A la loupe

L’affaire Julien Dray

Créé le

23.06.2011

-

Mis à jour le

29.06.2011

Dans cette affaire, Tracfin a dénoncé des mouvements suspects qui laissaient supposer des faits de blanchiment ; Julien Dray, député de l’Essonne, fut alors mis en cause.

Mais, tout à fait exceptionnellement, la défense de Julien Dray s’était vue autorisée par le procureur Marin à avoir copie de pièces du dossier au cours de l’enquête préliminaire, pour lui permettre de faire ses observations sur ces éléments.

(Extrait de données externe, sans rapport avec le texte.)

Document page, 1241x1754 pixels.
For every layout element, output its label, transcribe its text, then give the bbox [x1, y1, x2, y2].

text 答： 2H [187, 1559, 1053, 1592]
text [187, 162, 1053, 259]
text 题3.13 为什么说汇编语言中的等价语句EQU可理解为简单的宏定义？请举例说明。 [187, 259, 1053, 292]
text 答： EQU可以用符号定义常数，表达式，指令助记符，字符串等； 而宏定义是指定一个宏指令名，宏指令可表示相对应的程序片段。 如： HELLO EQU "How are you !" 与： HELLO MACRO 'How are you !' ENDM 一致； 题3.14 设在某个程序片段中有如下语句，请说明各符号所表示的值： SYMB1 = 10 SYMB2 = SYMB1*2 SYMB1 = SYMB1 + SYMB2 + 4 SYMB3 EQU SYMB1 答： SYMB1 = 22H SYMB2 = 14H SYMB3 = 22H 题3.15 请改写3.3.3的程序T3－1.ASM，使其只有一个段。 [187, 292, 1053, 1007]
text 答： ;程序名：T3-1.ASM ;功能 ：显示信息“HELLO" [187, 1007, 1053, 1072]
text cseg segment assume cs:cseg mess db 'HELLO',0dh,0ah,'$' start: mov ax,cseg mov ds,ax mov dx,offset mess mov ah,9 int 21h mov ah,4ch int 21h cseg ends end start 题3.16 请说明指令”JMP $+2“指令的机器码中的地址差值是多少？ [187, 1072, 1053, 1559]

Celles-ci ont convaincu le procureur qu’il n’y avait pas matière à  renvoyer notamment l’intéressé devant le tribunal correctionnel, bien que l’affaire ait eu d’autres développements.

Voilà un exemple concret d’une personnalité médiatique qui se trouve mise en cause dans un dossier de blanchiment. On peut se demander ce qui se serait passé sans cet accès au dossier autorisé par le procureur – en dehors de toutes dispositions du Code – pour permettre à la défense de faire valoir ses observations. Le procureur, pour permettre le contradictoire, aurait sans doute renvoyé l’affaire en correctionnelle. Nonobstant la présomption d'innocence, les conséquences auraient été importantes en termes d’image et de réputation.